Bundesweite Prozess- und Organisationsberatung im Bereich des Betrieblichen Gesundheitsmanagements für Krankenhäuser, (teil-)stationäre Pflegeeinrichtungen und ambulante Pflegedienste.
Der Verband der Ersatzkassen e. V. (vdek) vergibt als gemeinsamer Bevollmächtigter mit Abschlussbefugnis Leistungen der Prozess- und Organisationsberatung im Bereich des Betrieblichen Gesundheitsmanagements (BGM). Auftraggeber sind die unter Ziff. I.1. im vdek zusammengeschlossenen Ersatzkassen.
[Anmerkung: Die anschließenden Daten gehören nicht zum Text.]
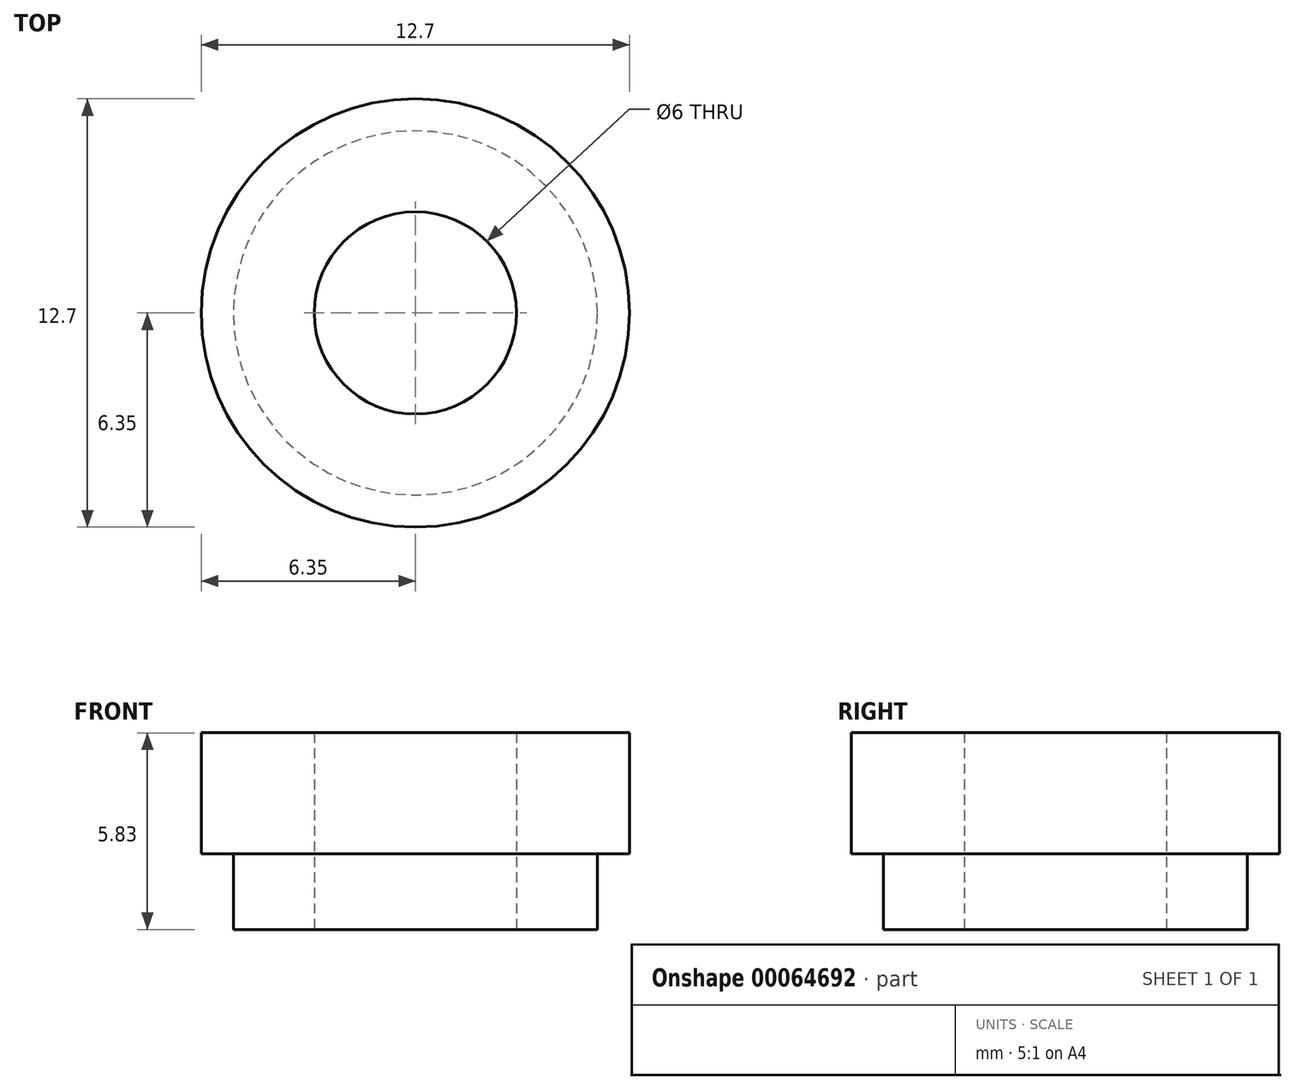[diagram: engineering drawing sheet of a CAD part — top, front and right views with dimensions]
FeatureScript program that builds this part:
annotation { "Feature Type Name" : "Feature", "Feature Type Description" : "" }
export const myFeature = defineFeature(function(context is Context, id is Id, definition is map)
    precondition{}
    {
        {
            var Q0;
            Q0=qCreatedBy(makeId("Top.planeOp"),FACE);
            var sketch = newSketch(context, id + "F0", { "sketchPlane" : qUnion([Q0])});
            skCircle(sketch, "E0", {"center": v(0, 0) * mm, "radius": 12.7 * mm});
            skSolve(sketch);
        }
        {
            var Q0;
            Q0 = qSketchRegion(id + "F0", true);
            extrude(context, id + "F1", {"entities" : qUnion([Q0]), "depth" : 7.2 * mm});
        }
        {
            var Q0;
            Q0=makeQuery(id+"F0.imprint","IMPRINT",FACE,{"disambiguationData":[TD([[makeQuery(id+"F0.imprint","IMPRINT",EDGE,{"derivedFrom":sQuery(id+"F0.wireOp",EDGE,"E0")}),1.0]])]});
            var sketch = newSketch(context, id + "F2", { "sketchPlane" : qUnion([Q0])});
            skCircle(sketch, "E1", {"center": v(0, 0) * mm, "radius": 10.8 * mm});
            skSolve(sketch);
        }
        {
            var Q0;
            Q0 = qSketchRegion(id + "F2", true);
            extrude(context, id + "F3", {"entities" : qUnion([Q0]), "operationType" : NewBodyOperationType.ADD, "oppositeDirection" : true, "depth" : 4.48 * mm});
        }
        {
            var Q0;
            Q0=makeQuery(id+"F3.opExtrude","CAP_FACE",FACE,{"disambiguationData":[OSD([sQuery(id+"F2.wireOp",EDGE,"E1")])],"isStart":false});
            var sketch = newSketch(context, id + "F4", { "sketchPlane" : qUnion([Q0])});
            skCircle(sketch, "E2", {"center": v(0, 0) * mm, "radius": 6 * mm});
            skSolve(sketch);
        }
        {
            var Q0;
            Q0 = qSketchRegion(id + "F4", true);
            extrude(context, id + "F5", {"entities" : qUnion([Q0]), "operationType" : NewBodyOperationType.REMOVE, "oppositeDirection" : true, "depth" : 25.4 * mm});
        }
        {
            var Q0;
            Q0=makeQuery(id+"F1.opExtrude","SWEPT_BODY",BODY,{"disambiguationData":[OSD([sQuery(id+"F0.wireOp",EDGE,"E0")])]});
            var Q1;
            Q1=qCreatedBy(makeId("Origin.pointOp"),VERTEX);
            transform(context, id + "F6", {"entities" : qUnion([Q0]), "transformType" : TransformType.SCALE_UNIFORMLY, "scale" : .5, "scalePoint" : qUnion([Q1]), "makeCopy" : false});
        }
    });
Die Leistungen sind bundesweit in Krankenhäusern und (teil)stationären Pflegeeinrichtungen sowie – perspektivisch – für ambulante Pflegedienste zu erbringen. Die Beratung erfolgt durch BGM-/Organisationsberater, die sich in ihrem Vorgehen an dem standardisierten Gesundheitsförderungsprozess (Analyse, Maßnahmenplanung, Maßnahmenumsetzung, Evaluation) orientieren. Das Angebot des vdek richtet sich dabei sowohl an Einrichtungen, die ein BGM etablieren möchten als auch an jene, die bereits eine Implementierung vollzogen haben und ihr BGM weiter ausbauen möchten. Das BGM adressiert im Sinne des ganzheitlichen Ansatzes alle Beschäftigungsgruppen (Ärzte, Pflegekräfte medizinisch-technisches Personal, Verwaltung etc.) in den genannten Einrichtungen. Richtlinie für die Leistungsinhalte ist der Leitfaden des GKV-Spitzenverbandes gem. § 20b i. V. m. § 20 SGB V.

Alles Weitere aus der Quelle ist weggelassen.